La deliberación aparte de ser la esencia de la decisión política en democracia, tiene la función de control político, hoy impedido por la desigualdad creada en el contexto y excusa de la pandemia, que el partido en el poder exprime al máximo con una intervención diaria del Presidente por los canales institucionales del Estado, televisión, redes, otros; e inversiones cuantiosas que convierten las decisiones de Estado en piezas publicitarias del partido en el poder, en símil a consejos comunitarias en pandemia, que le “permiten al gobierno” asumir de facto todos los poderes, distribuir recursos con chequera abierta, mandar detener funcionarios, descalificar contradictores y hasta amenazar opositores, como ya ocurrió en la Seguridad Democrática. Son más de 120 decretos con fuerza de ley, en todos los tema de la nación, decenas de ellos que debían ser objeto de deliberación y no lo fueron.
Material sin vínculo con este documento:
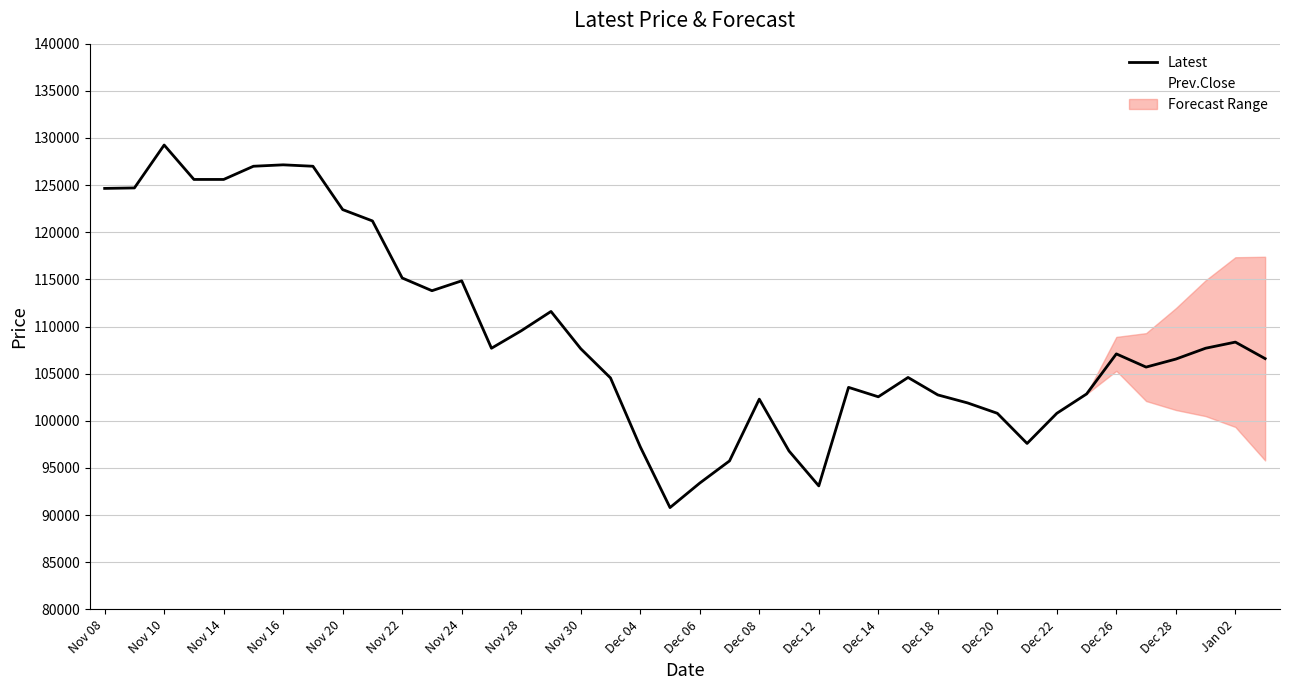

Approximately how many times larger is the value at Jan 02 compared to Nov 16?

0.9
La pandemia, ha sido la mejor excusa para afectar derechos, negar lo pactado para implementar la paz, ofender los escenarios de la verdad y la justicia y eliminar el énfasis del discurso democrático puesto en las argumentaciones y las justificaciones públicas, que sostienen los procesos políticos. La falta de deliberación ha aislado la voz de los contrarios políticos y aumentado la distancia del Estado protector, atento a las demandas territoriales de las comunidades abandonadas en ciudades y territorios de indígenas, afro y campesinos, zonas de reincorporados y víctimas del conflicto que son fácil presa de victimarios adoctrinados para continuar el sistemático genocidio, a la luz del día y a la vista de todos, con total impunidad. Sin deliberación no hay representación de discursos, identidades e intereses colectivos y la tendencia será a afianzar formas de decisión atadas a beneficios particulares del grupo en el poder y eliminar las normas deliberativas y la eficacia tanto de los equilibrios de poder como la capacidad de los derechos humanos para fijarle límites a ese poder instituido por mayorías simples compuestas por contertulios, amigos, copartidarios y usufructuarios tradicionales del poder.
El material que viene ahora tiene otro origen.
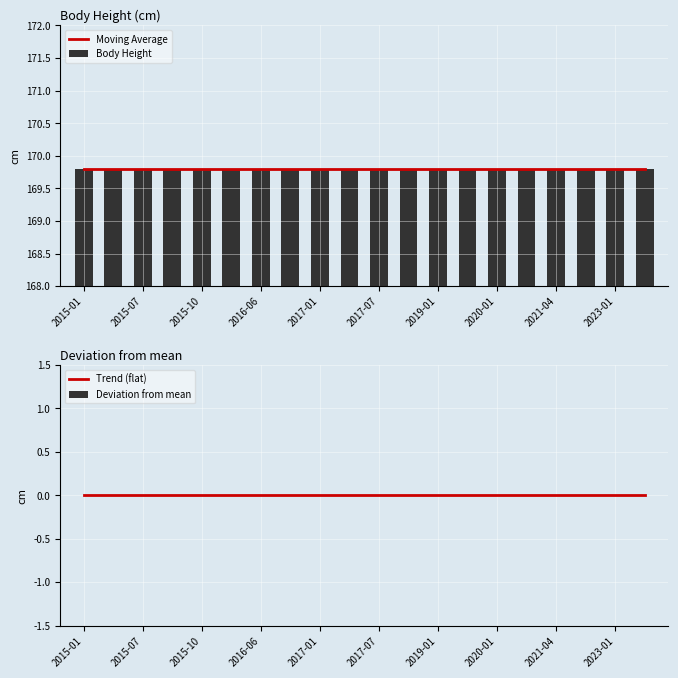

What is the total value across all series at 2020-01?

339.6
La idea de avanzar hacia una sociedad más unificada y pacífica, se está yendo al amparo de la covid19 y el anhelo de una democracia más madura, en paz, se diluye entre la pérdida de legitimidad de las instituciones que se aferran al pasado de guerra y barbarie. Se replican odios y cercena la voz y la vida de opositores y contradictores, sin descontar que ya el gobierno anuncia llevar al Congreso proyectos que tenderán a cambiar 16 artículos de la constitución de 1991, hacer ajuste pensional, tributación mayor de la clase media en caída, mejoras a los grandes empresarios y, tal vez, reducción de salarios.
La consecuencia de una real deliberación será siempre más democracia, su carencia, en cambio, más autoritarismo, menos reconciliación y menos oportunidades de convivencia pacífica.